If the individual, or heretic, gets hold of some essential truth, or sees some error in the system being practiced, he commits so many marginal errors himself that he is worn out before he can establish his point.
- -- Ezra Pound
Todo
Reorder this document so the ideas are in roughly this order:
- people with great, revolutionary ideas don't believe in them
- this is caused by the spreading out of mental resources, which attenuates "sureness"
- feynman's idea that hard problems require a solid chunk of time to commit to thinking about that problem and nothing else (you build up a house of cards of ideas in your mind)
- our society prizes progress. the world moves so fast nowadays! however, our push for progress could be hindering it. it's short-term thinking. there aren't enough places where a person can spend more than a couple years working on a single problem. we try to break up problems into little research projects that can be done quickly, and if we don't see results, we ignore them an go onto something else. if we really buckled down and tried to tackle something like natural language understanding, it would take a while. there's are so many pieces that it's built on that it's hard to know where to start. it's a lot like trying to build a silicon computer chip starting from a technology level of a caveman -- many tools/technologies must first be created before you can reach your goal. we need solid tracts of time to first discover what the tools that we need are, and then to actually make them.
- then, applications to the world (i.e. google product design, intentional software, etc.)
Draft
I was watching a google engedu video of Jen Fitzpatrick discussing the improvements which user feedback has made to the design of their products.
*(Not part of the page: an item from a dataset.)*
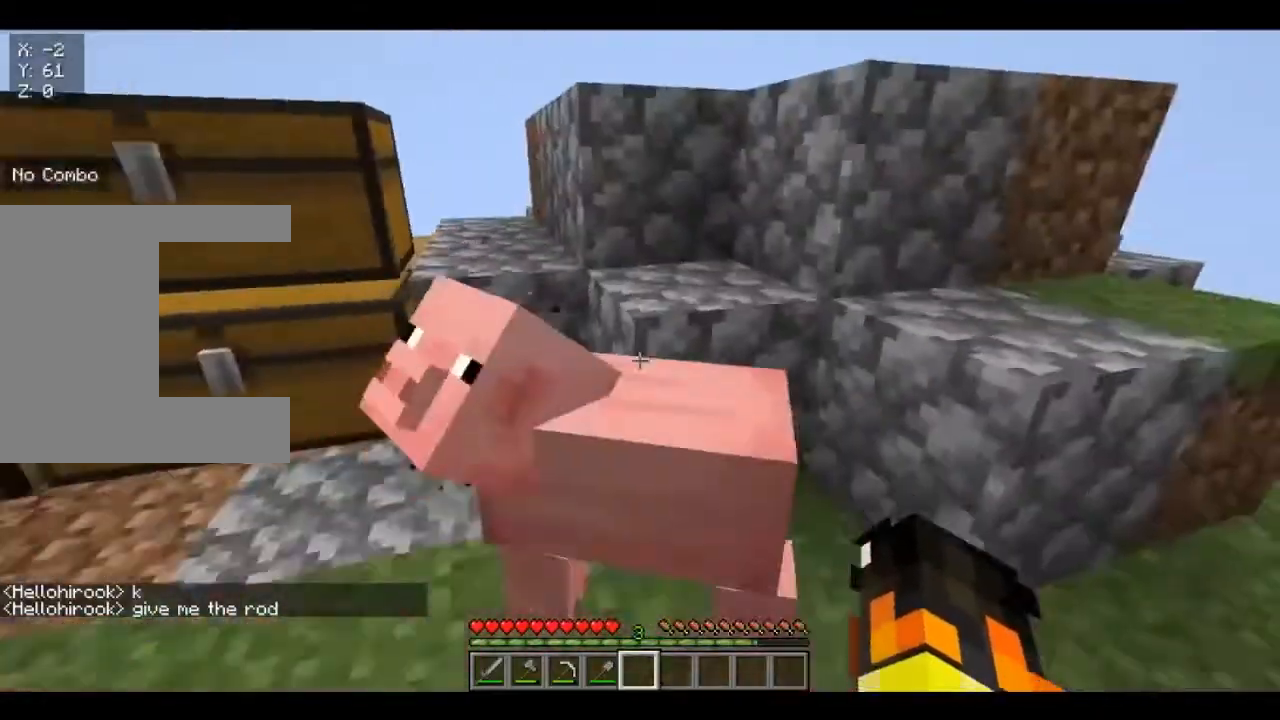
{"keys": ["w"], "mouse": [], "events": [[120, "s", "up"], [320, "w", "down"]]}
They'd make something like Google News and suddenly start getting tons of feedback from people asking them to be able to customize it to their needs.
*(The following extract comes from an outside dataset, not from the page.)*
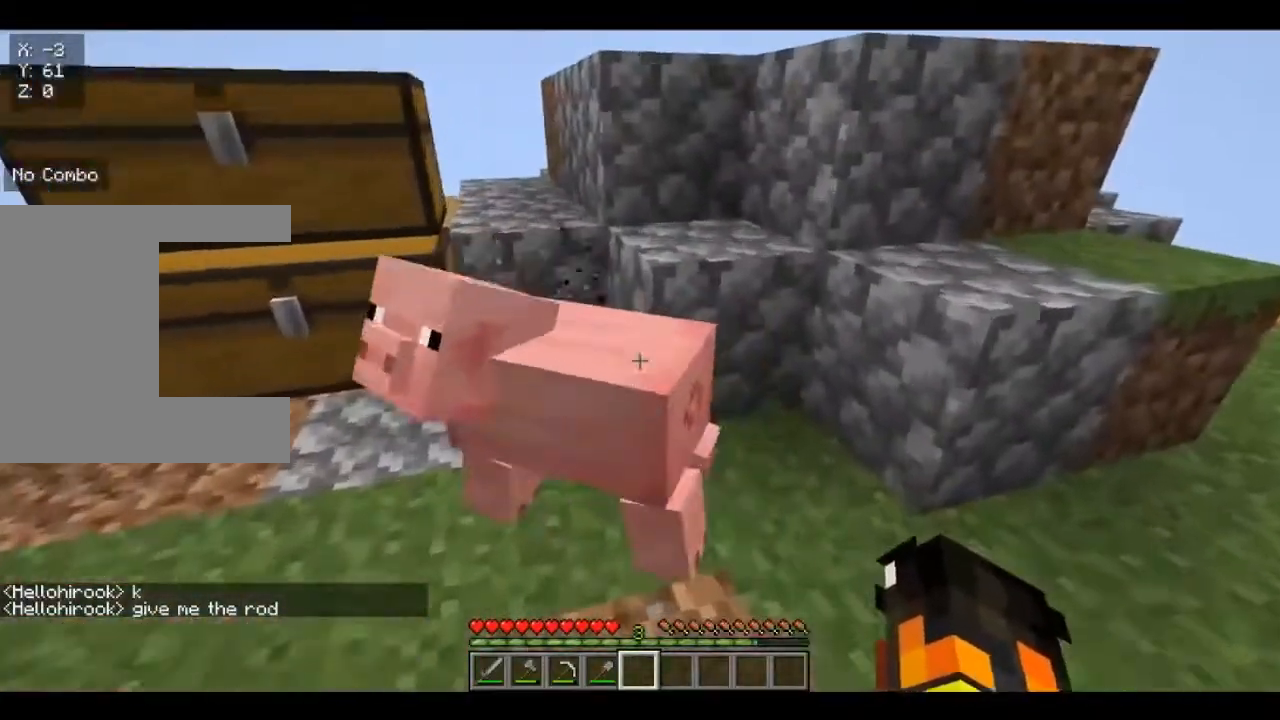
{"keys": [], "mouse": [], "events": [[40, "w", "up"]]}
I started to realize that, since people are so adaptable, this feedback stage is a very fragile time. If there's a major improvement you could make, the signal from the users may be very weak. As a user, you'll notice the problem quite strongly at first since it really bothers you. But, because it bothers you, you'll start to work around the problem, and eventually you won't notice it anymore. (The workarounds could be using sheets of paper, or figuring out how to rearrange your browser, or whatever. Basically, you change yourself to fit the solution.)
This is the exact same phenomenon that happens when people write huge nasty kludges with code. There will be a library that's badly designed, and for some reason or another the programmer doesn't want to change it. (Because they're afraid of breaking it, or because it's a proprietary library that they can't change, or whatever.) Instead of fixing the fundamental problem, they create big nasty messes that work around the problem. Those, in turn, create more nasty messes, and even if you can somehow manage to whip this pile of crud into a working program, it'll be diffucult to maintain and be far less efficient than it could've been if you'd just fixed the fundamental problem in the first place.
Anyhow, let's get back to the user-feedback issue.
If the discomfort to the users is strong, then the user feedback will be strong and the users will have a hard time adapting. If the discomfort is minor, then the feedback may be strong at first, but will taper off as the users adapt.
HOWEVER, every new user will feel that same discomfort. It'll be an overall barrier to your product being a huge success.
And what's even more interesting to me is that google didn't think of making their page customizable in the first place! I mean, how obvious should that have been? I mean, even the fact that they had to be continuously hammered before they finally caved and included a DELETE button in Gmail amazes me!
If Google's only improves their design when masses of people complain at them, imagine how many great ideas by people with imagination and creativity but who, by their very nature as imaginiative and creative people are small in number, can't emit a deluge of emails.
Things like Intentional Softare which rethink the entire nature of the problem would never come about if not for the weak and subtle imaginings of other completely new possibilities of a problem.
I think the fundamental problem is that human minds are weak. When you imagine a tiny change, you can commit your whole mind to explaining why it's good and you're very sure about yourself. However, as the idea gets bigger -- more complex, made of more smaller ideas -- your mental resources become spread too thin across the whole thing, and you can't really be that sure about it.
As Richard Feynman said once, thinking about ideas in physics is like building a house of cards. Each idea is based on other ideas that may or may not be very shaky, and if you're not very careful and you don't have long periods of time to think about it in depth, the whole thing collapses under doubt.